Mais surtout, il se trouve une obscurité sous-jacente à tout ce que nous avons construit. Hors des villes, au-delà des frontières diffuses de notre civilisation, à la merci des machines mais non sous leur contrôle, repose quelque chose que ni Marx ni Conrad, ni César ni Hume, ni Thatcher ni Lénine, n’ont jamais compris. Quelque chose que la civilisation occidentale — qui a posé les jalons de la civilisation mondialisée — n’a jamais été en mesure de comprendre, car le comprendre aurait fatalement sapé son mythe fondateur. Cette chose sur laquelle repose notre fine couche de lave fondue, qui nourrit la machine et tous ceux qui la soutiennent, et qu’ils se sont tous persuadés de ne pas voir.

Les huit principes de l’Incivilisation

« Nous devons inhumaniser un peu nos perspectives, et devenir confiants
Comme le rocher et l’océan qui nous ont engendrés. »

  1. Nous vivons une époque de désagrégation sociale, économique et écologique. Tout autour de nous sont des signes de ce que notre mode de vie, dans son intégralité, commence déjà à devenir obsolète. Nous affronterons cette réalité honnêtement et apprendrons à vivre avec.
  2. Nous rejetons la foi qui voudrait que les crises convergentes de notre temps puissent être réduites à une série de « problèmes » appelant des « solutions » technologiques ou politiques.
  3. Nous pensons que les racines de ces crises plongent dans les histoires que nous nous racontons.
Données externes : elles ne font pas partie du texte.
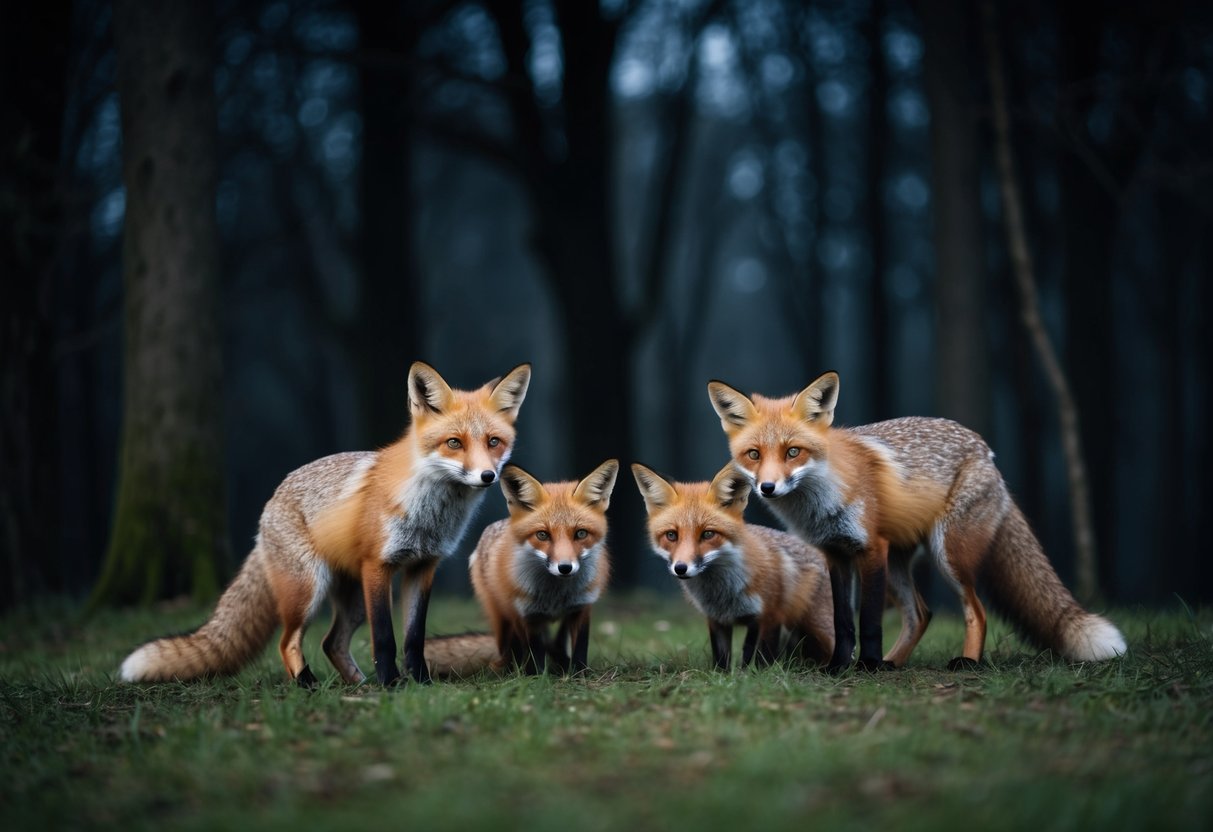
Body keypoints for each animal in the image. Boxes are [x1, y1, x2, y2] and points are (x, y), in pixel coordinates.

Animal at [119, 361, 532, 687]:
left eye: (493, 442)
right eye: (454, 443)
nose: (487, 476)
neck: (430, 512)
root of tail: (271, 503)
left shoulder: (422, 567)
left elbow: (414, 638)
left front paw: (420, 684)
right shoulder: (378, 566)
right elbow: (385, 638)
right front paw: (392, 686)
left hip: (352, 600)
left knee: (330, 643)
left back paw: (358, 685)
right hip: (310, 589)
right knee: (288, 641)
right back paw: (308, 684)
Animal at [469, 460, 618, 674]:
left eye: (581, 533)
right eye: (542, 535)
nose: (565, 567)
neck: (555, 596)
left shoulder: (581, 608)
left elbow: (579, 648)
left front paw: (579, 673)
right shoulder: (527, 615)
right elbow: (535, 652)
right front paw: (537, 676)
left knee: (555, 643)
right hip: (502, 616)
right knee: (512, 647)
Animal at [631, 462, 834, 671]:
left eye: (708, 534)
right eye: (671, 535)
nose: (681, 568)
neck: (723, 595)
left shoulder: (770, 615)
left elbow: (761, 657)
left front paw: (757, 674)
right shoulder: (717, 619)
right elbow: (722, 659)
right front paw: (725, 676)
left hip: (817, 630)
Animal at [707, 371, 1125, 672]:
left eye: (793, 452)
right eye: (754, 455)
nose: (768, 488)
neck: (822, 500)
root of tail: (987, 453)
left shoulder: (870, 548)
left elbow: (869, 621)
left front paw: (867, 666)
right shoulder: (836, 554)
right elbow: (844, 622)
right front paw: (840, 667)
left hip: (946, 555)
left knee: (976, 611)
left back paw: (965, 662)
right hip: (898, 566)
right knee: (921, 615)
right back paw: (894, 663)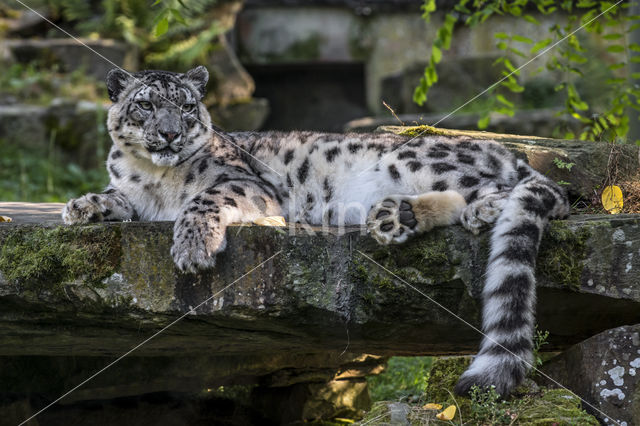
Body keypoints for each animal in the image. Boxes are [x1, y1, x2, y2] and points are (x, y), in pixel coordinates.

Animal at [62, 65, 568, 396]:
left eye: (187, 107)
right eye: (146, 105)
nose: (169, 134)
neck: (153, 176)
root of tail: (505, 150)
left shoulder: (249, 186)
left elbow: (201, 200)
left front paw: (191, 247)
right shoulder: (133, 191)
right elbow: (117, 197)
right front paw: (81, 208)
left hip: (418, 160)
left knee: (531, 191)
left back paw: (476, 210)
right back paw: (394, 215)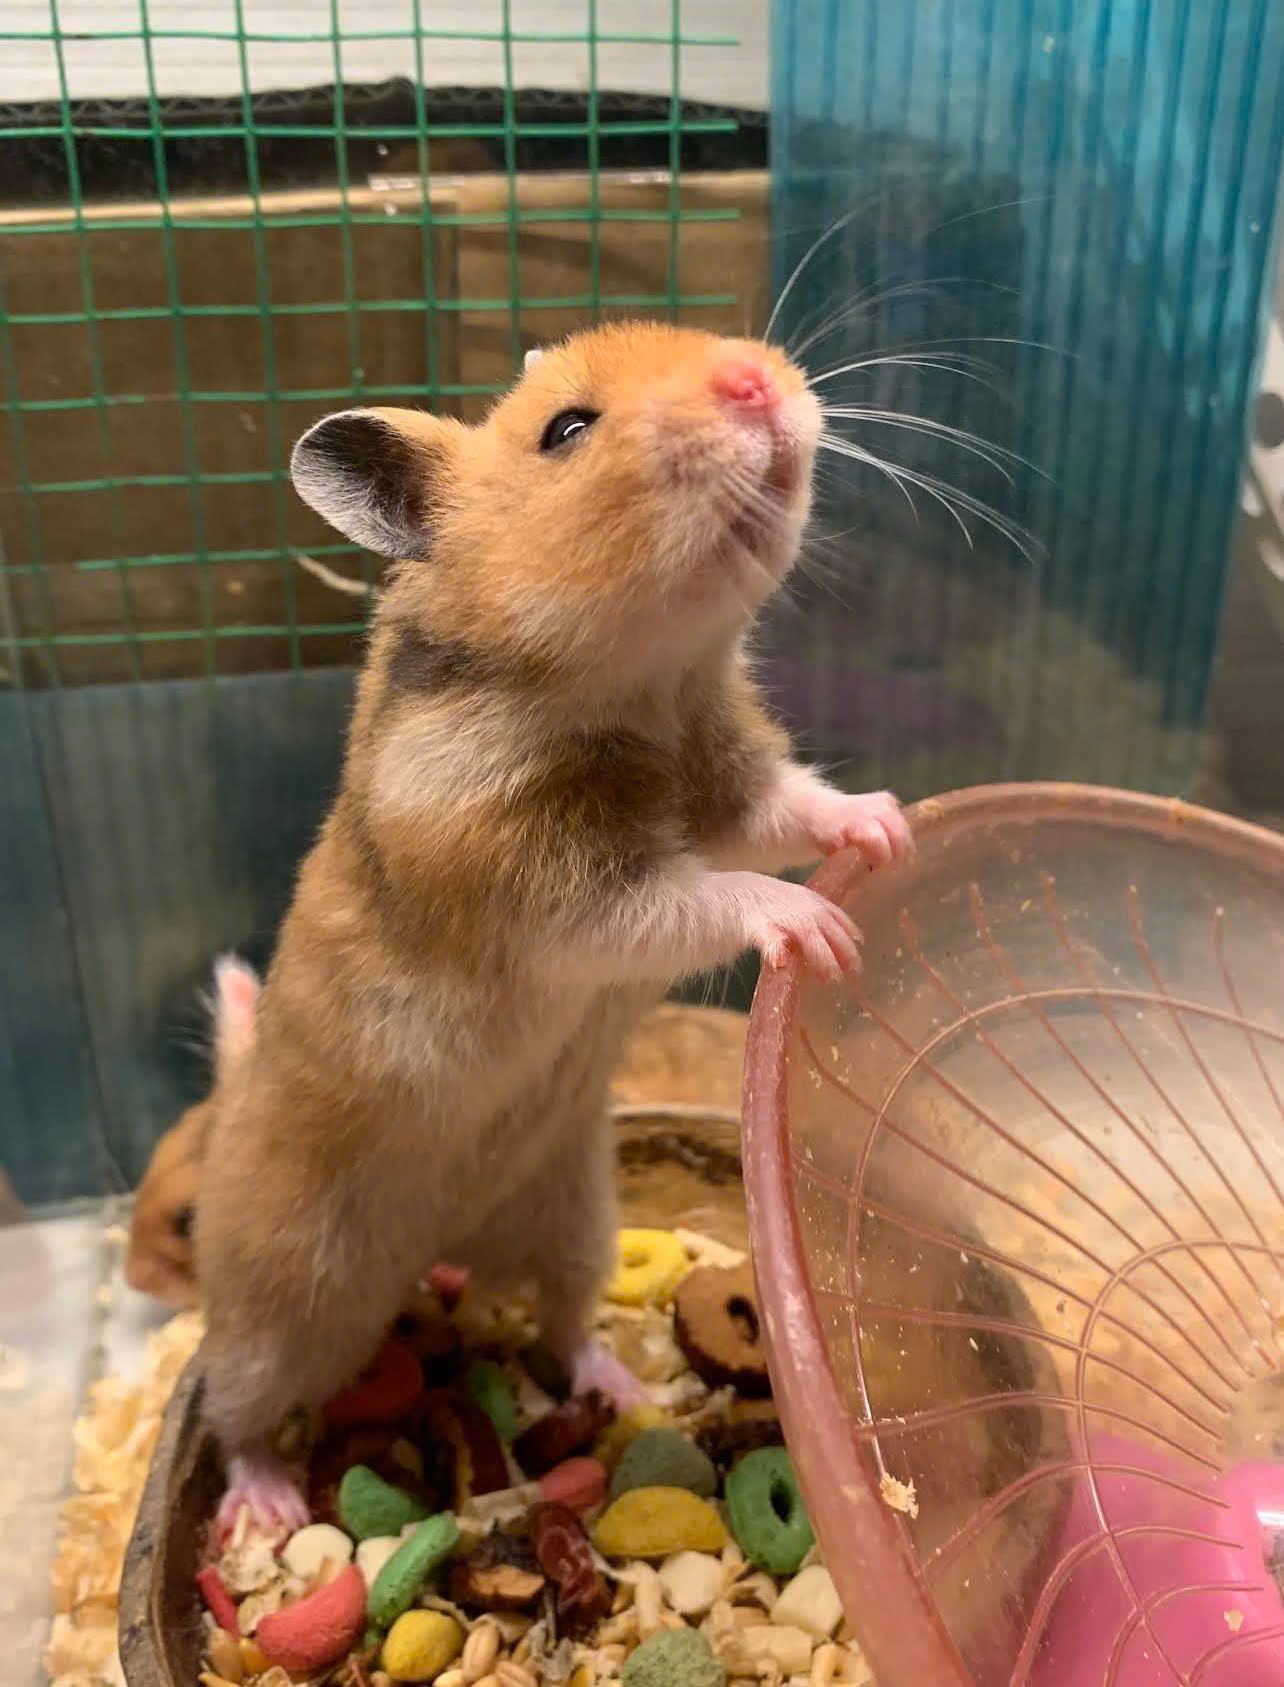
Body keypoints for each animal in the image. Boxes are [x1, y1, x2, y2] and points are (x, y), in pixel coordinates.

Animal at [196, 320, 912, 1534]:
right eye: (567, 431)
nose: (757, 378)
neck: (643, 685)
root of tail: (440, 1252)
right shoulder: (560, 898)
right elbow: (702, 897)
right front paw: (822, 925)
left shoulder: (728, 778)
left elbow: (789, 807)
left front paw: (889, 826)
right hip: (283, 1303)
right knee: (233, 1405)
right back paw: (268, 1506)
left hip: (575, 1213)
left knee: (567, 1322)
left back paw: (622, 1385)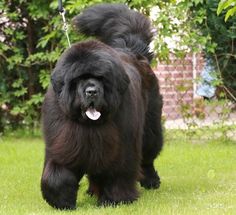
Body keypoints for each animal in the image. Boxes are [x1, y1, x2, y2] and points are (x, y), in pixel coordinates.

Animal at [40, 2, 163, 209]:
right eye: (79, 78)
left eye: (101, 78)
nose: (92, 91)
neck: (89, 125)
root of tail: (131, 50)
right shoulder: (63, 142)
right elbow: (56, 175)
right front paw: (62, 202)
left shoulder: (121, 147)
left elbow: (117, 172)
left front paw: (114, 200)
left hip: (150, 128)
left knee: (147, 157)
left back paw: (151, 181)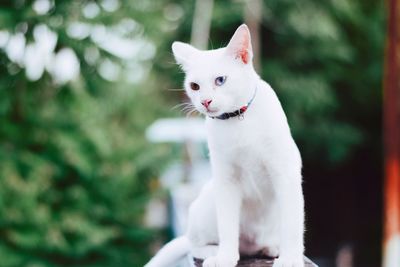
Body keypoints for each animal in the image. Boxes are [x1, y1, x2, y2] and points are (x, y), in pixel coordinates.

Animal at [145, 24, 304, 266]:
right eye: (194, 86)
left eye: (220, 80)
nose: (205, 101)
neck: (238, 119)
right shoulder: (226, 179)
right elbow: (228, 226)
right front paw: (226, 257)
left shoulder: (285, 173)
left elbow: (293, 226)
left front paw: (290, 258)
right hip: (207, 203)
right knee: (195, 244)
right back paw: (216, 252)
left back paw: (271, 248)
Nous comptons défier ces histoires qui soutiennent notre civilisation : le mythe du progrès, le mythe de la centralité humaine, et le mythe de notre séparation de la « nature ». Ces mythes sont d’autant plus dangereux que nous avons oublié qu’ils en étaient.
  4. Nous réaffirmerons le rôle du récit en tant que force dépassant largement le seul divertissement. C’est au travers des histoires que nous tissons la réalité.
  5. Les humains ne sont ni le centre ni la raison d’être de la planète. Notre art commencera par tenter de sortir du dôme de la civilisation. Avec une grande attention, nous nous réinvestirons avec le monde non humain.
  6. Nous célébrerons l’écriture et l’art ancrés dans un sens du lieu et du temps. Notre littérature est depuis trop longtemps dominée par ceux qui habitent les citadelles cosmopolites.
  7. Nous ne nous perdrons pas dans l’élaboration de théories ou d’idéologies. Nos mots seront élémentaires. Nous écrirons d’ailleurs avec la terre qu’il y aura sous nos ongles.
  8. La fin du monde tel que nous le connaissons n’est pas la fin du monde. Ensemble, nous trouverons l’espoir au-delà de l’espoir, les chemins qui mènent au monde inconnu que l’on a devant nous.